Since Canada legalized recreational cannabis in 2018, exposure to second-hand marijuana smoke in homes has been steadily increasing. In response to this growing concern, a U of T Engineering lab group, led by Professor Arthur Chan (ChemE), is investigating this source of indoor air pollution.
“We began our research on tetrahydrocannabinol (THC), which is the psychoactive part of cannabis that causes intoxication, because when we looked at second- and third-hand smoke, we started to see how much involuntary exposure happens,” says Amirashkan Askari, a ChemE PhD candidate in Chan’s lab.
Askari is the co-author of a new study, with Chan and Professor Frank Wania (Physical and Environmental Sciences, ChemE), which models how THC behaves and transforms once it is released in an indoor environment. The model enables researchers to explore mitigation strategies that could reduce involuntary exposure levels.
Between April 2021 and March 2022, Canadians spent $4 billion on regulated, adult-use cannabis, according to Statistics Canada. Dried cannabis accounted for 71.1% of sales, indicating that smoking is the most popular method of consumption.

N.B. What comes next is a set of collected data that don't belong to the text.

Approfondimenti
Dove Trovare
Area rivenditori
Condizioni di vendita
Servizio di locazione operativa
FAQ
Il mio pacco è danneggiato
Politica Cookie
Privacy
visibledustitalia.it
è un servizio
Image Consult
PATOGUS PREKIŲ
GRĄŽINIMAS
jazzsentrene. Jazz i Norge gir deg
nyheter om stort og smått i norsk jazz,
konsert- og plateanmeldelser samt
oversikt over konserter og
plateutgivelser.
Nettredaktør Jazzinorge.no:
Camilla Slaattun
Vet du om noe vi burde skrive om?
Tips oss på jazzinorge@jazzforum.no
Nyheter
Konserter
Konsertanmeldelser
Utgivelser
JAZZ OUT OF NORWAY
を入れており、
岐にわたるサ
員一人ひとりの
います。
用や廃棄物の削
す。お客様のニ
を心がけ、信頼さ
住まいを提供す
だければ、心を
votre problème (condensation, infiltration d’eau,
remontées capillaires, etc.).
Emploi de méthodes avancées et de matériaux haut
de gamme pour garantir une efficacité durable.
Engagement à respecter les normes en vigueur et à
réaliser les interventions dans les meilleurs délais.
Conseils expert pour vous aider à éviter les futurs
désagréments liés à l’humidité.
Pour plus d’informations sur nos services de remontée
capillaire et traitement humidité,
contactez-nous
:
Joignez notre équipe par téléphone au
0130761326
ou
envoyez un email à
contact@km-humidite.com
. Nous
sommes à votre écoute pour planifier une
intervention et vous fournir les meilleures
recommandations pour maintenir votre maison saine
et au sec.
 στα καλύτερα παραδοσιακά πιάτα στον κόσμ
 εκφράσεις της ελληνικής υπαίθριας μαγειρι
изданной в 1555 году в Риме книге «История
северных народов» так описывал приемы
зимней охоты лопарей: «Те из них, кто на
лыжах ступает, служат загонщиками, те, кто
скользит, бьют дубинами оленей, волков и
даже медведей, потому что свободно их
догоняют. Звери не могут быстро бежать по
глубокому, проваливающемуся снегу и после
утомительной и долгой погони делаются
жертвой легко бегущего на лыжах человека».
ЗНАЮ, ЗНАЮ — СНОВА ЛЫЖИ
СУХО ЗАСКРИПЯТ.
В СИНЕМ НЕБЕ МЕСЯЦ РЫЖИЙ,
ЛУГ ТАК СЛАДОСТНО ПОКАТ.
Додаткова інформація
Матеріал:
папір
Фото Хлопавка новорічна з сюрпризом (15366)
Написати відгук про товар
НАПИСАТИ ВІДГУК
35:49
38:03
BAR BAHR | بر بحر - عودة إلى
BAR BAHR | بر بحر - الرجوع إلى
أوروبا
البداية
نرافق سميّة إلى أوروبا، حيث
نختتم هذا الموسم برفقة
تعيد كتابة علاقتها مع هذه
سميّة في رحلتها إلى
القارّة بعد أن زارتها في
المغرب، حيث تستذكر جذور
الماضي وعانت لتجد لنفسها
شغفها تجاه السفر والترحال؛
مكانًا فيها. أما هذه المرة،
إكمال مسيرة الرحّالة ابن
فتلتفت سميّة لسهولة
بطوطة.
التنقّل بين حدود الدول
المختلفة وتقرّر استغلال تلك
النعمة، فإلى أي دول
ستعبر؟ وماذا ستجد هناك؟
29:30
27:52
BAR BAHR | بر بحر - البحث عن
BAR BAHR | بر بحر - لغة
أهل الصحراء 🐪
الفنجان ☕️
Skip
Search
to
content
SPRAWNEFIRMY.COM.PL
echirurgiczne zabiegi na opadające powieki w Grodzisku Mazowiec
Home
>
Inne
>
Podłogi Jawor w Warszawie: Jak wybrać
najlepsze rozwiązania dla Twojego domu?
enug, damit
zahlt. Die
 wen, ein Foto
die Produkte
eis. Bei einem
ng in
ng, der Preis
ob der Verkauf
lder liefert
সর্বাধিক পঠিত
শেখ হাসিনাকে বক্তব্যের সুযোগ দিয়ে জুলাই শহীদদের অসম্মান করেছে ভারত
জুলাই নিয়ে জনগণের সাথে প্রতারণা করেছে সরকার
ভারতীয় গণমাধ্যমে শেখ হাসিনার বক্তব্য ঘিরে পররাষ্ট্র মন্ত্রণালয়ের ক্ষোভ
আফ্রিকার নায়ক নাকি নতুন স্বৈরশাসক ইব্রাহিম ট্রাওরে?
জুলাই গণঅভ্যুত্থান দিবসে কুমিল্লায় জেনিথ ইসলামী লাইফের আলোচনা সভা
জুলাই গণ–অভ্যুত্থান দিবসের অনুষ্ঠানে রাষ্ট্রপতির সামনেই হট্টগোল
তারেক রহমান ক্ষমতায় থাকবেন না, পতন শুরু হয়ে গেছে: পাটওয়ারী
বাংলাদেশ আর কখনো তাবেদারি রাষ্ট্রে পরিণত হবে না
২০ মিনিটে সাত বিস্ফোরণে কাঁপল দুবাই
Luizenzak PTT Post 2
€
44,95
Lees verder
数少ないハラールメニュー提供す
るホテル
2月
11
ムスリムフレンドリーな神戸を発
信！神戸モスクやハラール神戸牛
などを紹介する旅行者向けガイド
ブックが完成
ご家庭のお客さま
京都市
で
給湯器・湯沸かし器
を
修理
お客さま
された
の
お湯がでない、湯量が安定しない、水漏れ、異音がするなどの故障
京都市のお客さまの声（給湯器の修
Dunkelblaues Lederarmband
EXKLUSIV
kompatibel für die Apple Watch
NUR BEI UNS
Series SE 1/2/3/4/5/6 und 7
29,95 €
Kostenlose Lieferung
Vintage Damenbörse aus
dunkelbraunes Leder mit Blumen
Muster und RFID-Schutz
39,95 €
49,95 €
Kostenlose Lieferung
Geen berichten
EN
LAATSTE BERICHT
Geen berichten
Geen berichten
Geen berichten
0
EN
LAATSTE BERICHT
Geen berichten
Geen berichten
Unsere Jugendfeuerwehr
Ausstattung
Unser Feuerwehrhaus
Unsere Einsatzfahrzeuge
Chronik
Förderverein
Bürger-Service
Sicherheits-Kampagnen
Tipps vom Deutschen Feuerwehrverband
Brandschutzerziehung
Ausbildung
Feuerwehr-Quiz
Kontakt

“Any type of smoking, whether it is tobacco or cannabis, leaves behind a suite of pollutants that can remain in homes,” says Chan. “We now have sufficient chemical knowledge about THC to model its behavior in a typical indoor environment.”
Moreover, involuntary THC exposure can continue long after smoking has ceased. This is due to THC’s large and complex chemical structure, which has a strong tendency to stick to surfaces and create third-hand exposure,” says Askari.